A libertine’s brag disguised as humility: Casanova flips the script on seduction by insisting he doesn’t conquer, he submits. The line works because it refuses the macho mythology of the rake as predator. “Conquer” is the vocabulary of empire and trophies, the kind of swagger that reduces sex to a scoreboard. Casanova, ever the self-mythologizing celebrity of 18th-century Europe, knows that posture is crude. “Submit” sounds softer, even ethical, but it’s also a tactical masterstroke: he casts himself as the one overtaken by feeling, not the one doing the taking.

The subtext is about power that travels through apparent powerlessness. By claiming submission, Casanova suggests he honors a lover’s desire, follows her lead, becomes the object rather than the hunter. That’s romantic cover, and it’s also marketing. In a culture where reputation circulated through salons, letters, and gossip, being seen as attentive, vulnerable, and “undone” could be more arousing than brute confidence. Submission becomes a performance of sensitivity that keeps the speaker in control of the narrative.

** Information supplied **
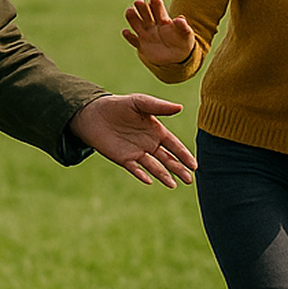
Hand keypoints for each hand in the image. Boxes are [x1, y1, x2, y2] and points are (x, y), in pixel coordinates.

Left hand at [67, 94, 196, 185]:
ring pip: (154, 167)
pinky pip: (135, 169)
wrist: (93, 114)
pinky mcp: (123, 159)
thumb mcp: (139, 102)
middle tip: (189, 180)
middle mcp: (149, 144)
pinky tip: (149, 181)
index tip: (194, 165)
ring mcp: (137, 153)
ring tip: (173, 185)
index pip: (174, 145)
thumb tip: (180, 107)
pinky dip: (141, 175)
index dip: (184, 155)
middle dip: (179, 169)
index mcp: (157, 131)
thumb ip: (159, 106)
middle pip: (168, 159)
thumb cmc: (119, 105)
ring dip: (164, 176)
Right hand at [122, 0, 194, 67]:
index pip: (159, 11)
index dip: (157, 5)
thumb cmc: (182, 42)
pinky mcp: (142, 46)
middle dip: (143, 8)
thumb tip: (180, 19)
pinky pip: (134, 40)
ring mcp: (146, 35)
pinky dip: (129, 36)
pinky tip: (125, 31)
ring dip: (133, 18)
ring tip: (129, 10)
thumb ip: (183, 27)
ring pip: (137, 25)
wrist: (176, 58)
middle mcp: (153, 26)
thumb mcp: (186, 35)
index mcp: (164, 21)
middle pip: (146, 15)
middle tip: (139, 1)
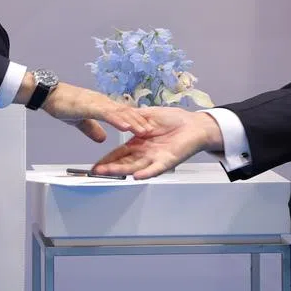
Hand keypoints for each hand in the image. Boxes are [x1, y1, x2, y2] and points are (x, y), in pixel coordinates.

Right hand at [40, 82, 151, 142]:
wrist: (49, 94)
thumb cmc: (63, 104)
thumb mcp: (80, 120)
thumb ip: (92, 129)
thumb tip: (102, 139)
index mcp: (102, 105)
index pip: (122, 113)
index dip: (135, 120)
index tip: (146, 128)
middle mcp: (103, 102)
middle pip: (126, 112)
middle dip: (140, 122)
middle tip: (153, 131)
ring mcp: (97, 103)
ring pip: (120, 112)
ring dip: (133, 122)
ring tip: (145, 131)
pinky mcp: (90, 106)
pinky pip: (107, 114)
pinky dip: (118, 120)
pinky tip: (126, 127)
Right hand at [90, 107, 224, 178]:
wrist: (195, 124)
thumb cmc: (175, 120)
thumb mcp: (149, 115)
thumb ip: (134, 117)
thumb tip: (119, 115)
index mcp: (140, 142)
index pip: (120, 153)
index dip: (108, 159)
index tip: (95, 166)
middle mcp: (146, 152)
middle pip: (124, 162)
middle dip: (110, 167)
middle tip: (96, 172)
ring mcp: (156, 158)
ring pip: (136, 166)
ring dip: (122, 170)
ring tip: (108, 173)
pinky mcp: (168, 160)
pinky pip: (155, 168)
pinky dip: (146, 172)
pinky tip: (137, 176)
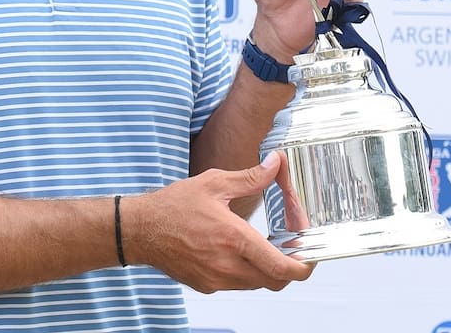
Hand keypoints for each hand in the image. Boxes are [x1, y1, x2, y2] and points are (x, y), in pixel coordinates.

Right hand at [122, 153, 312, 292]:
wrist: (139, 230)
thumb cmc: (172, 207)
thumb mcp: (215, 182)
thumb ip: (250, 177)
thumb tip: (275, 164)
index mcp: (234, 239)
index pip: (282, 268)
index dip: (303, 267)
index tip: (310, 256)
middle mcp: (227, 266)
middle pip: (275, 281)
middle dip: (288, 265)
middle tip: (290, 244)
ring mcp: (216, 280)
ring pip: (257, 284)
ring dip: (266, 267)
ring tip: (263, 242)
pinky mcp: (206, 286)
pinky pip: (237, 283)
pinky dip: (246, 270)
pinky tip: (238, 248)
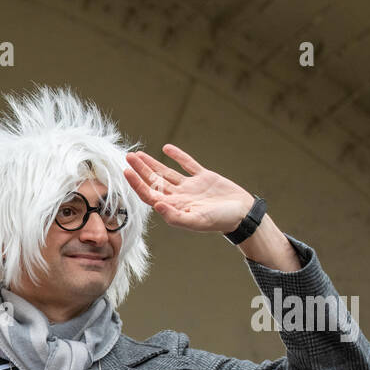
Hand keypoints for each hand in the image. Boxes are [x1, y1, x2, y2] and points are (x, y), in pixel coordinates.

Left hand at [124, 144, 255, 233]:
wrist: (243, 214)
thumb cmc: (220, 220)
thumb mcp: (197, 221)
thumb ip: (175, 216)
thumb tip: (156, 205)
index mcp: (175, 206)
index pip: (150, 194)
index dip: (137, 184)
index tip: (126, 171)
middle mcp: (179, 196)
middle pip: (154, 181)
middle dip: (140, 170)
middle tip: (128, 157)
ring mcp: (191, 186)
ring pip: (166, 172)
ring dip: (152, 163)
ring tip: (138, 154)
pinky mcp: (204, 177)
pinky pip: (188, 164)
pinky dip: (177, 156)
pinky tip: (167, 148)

** Problem requirements **
Proceed with the commentary on Casanova's line about submitting rather than conquering, picking up right after its last sentence. These records have no connection to the text about Casanova.

** Exercise response **
Context matters: Casanova lived in an age obsessed with manners, roles, and reputation - a world where seduction was often a social art practiced under surveillance. Saying “I submit” is a way to dodge the moral indictment attached to conquest. If he’s “submitting,” then no one is being used; everyone is consenting, even collaborating. The genius of the line is its plausible deniability: it sounds like surrender while still centering Casanova as the protagonist of every affair.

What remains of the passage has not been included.